I made a claim that there are definite, objective and scientific differences between a fetus and an infant. Randfan challenged my claim and asked me to list those differences. When I did so, he said that he didn't accept those differences, as they were not "fundamental." How am I misrepresenting his position.
As I understand it, he's explicitly and repeatedly confirmed that those differences exist.
What you disagree with him about is whether those objective, scientific differences justify a philosophical decision that it's okay to kill one but not the other.
You're saying "Fetuses differ from newborns in ways X, Y and Z, therefore it's okay to abort fetuses but not okay to kill newborns".
RandFan is saying "I agree that fetuses differ from newborns in ways X, Y and Z, but it doesn't seem to me that those differences make it okay to kill one but not the other".
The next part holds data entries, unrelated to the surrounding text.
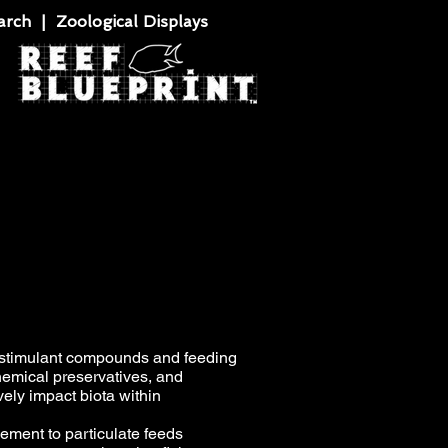
rch | Zoological Displays
ostimulant compounds and feeding
chemical preservatives, and
vely impact biota within
ement to particulate feeds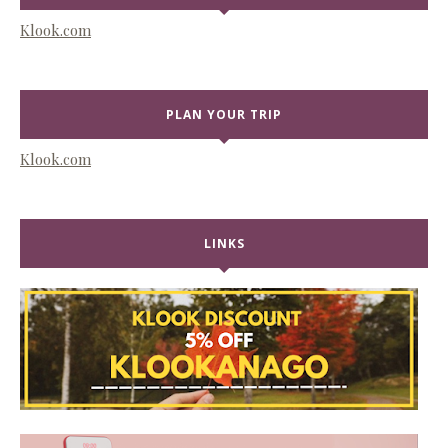
Klook.com
PLAN YOUR TRIP
Klook.com
LINKS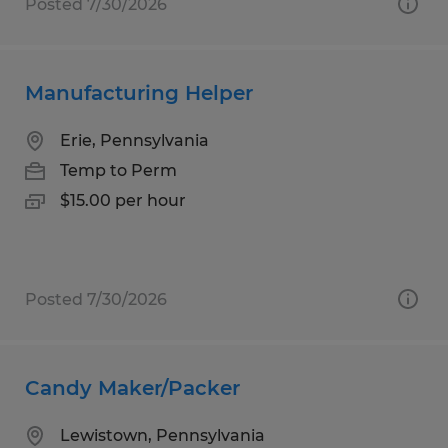
Posted 7/30/2026
Manufacturing Helper
Erie, Pennsylvania
Temp to Perm
$15.00 per hour
Posted 7/30/2026
Candy Maker/Packer
Lewistown, Pennsylvania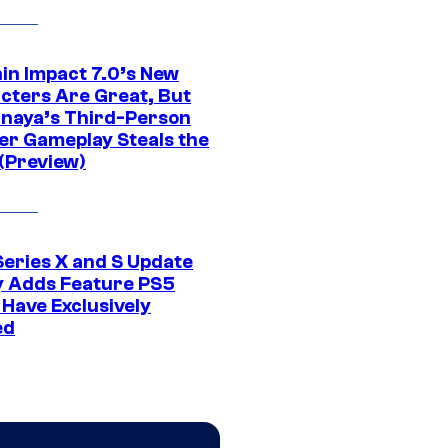
in Impact 7.0’s New
cters Are Great, But
naya’s Third-Person
er Gameplay Steals the
(Preview)
Series X and S Update
ly Adds Feature PS5
 Have Exclusively
ed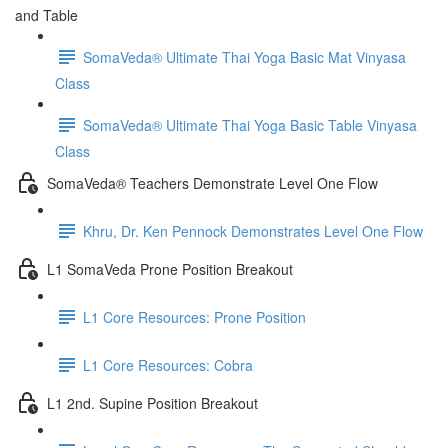
and Table
SomaVeda® Ultimate Thai Yoga Basic Mat Vinyasa
Class
SomaVeda® Ultimate Thai Yoga Basic Table Vinyasa
Class
SomaVeda® Teachers Demonstrate Level One Flow
Khru, Dr. Ken Pennock Demonstrates Level One Flow
L1 SomaVeda Prone Position Breakout
L1 Core Resources: Prone Position
L1 Core Resources: Cobra
L1 2nd. Supine Position Breakout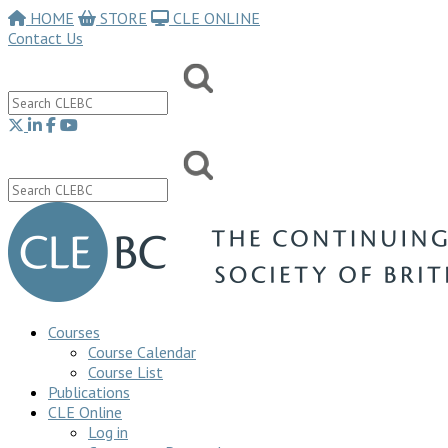
HOME
STORE
CLE ONLINE
Contact Us
Courses
Course Calendar
Course List
Publications
CLE Online
Log in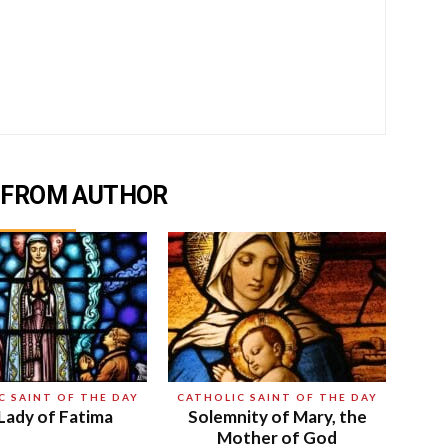
 FROM AUTHOR
C SAINT OF THE DAY
CATHOLIC SAINT OF THE DAY
Lady of Fatima
Solemnity of Mary, the
Mother of God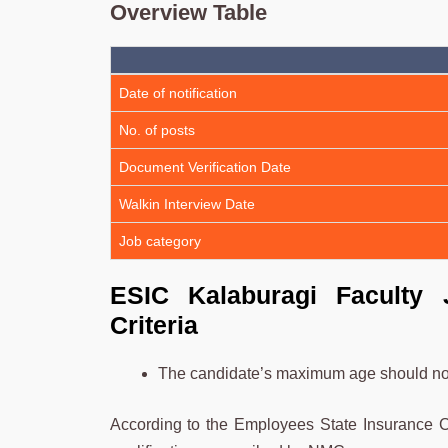
Overview Table
Date of notification
No. of posts
Document Verification Date
Walkin Interview Date
Job category
ESIC Kalaburagi Faculty J
Criteria
The candidate’s maximum age should no
According to the Employees State Insurance C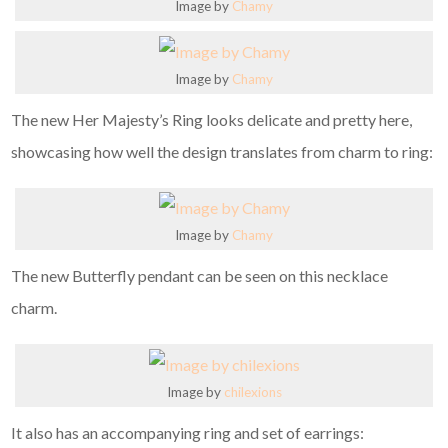
Image by
Chamy
Image by
Chamy
The new Her Majesty’s Ring looks delicate and pretty here,
showcasing how well the design translates from charm to ring:
Image by
Chamy
The new Butterfly pendant can be seen on this necklace
charm.
Image by
chilexions
It also has an accompanying ring and set of earrings: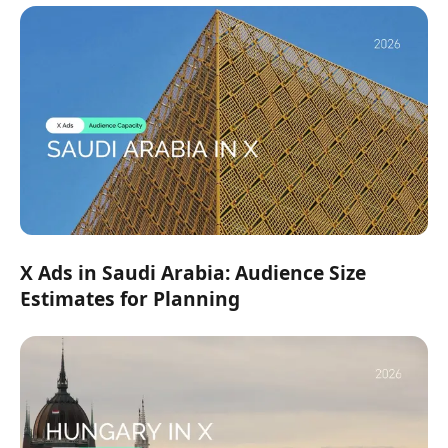
X Ads in Saudi Arabia: Audience Size
Estimates for Planning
Now I'll go so far as to say this: If you've actually identified differences between a fetus and a newborn that most people will agree justify killing one but not the other, you've made a profound breakthrough in the abortion debate. Nobody's ever successfully done that before. Everyone who's tried has come up against the awkward fact that there is simply no difference between a fetus on one end of the birth canal and a fetus on the other end
of a kind that we usually think matters.
An example of a thing we usually think matters is consciousness. Permanently comatose meat-lumps like Terry Schiavo are fair game to have the plug pulled on them according to mainstream medical ethics because they have no consciousness and they never will. But a fetus has just as much consciousness as a newborn, so it doesn't differ from a newborn in that one way that we think matters.
What you need to do is identify a difference
of a kind that we usually think matters between fetuses and newborns. Good luck with that. I don't think there is one.
That or you need to find a new tack on the abortion argument, because the one you've taken doesn't work.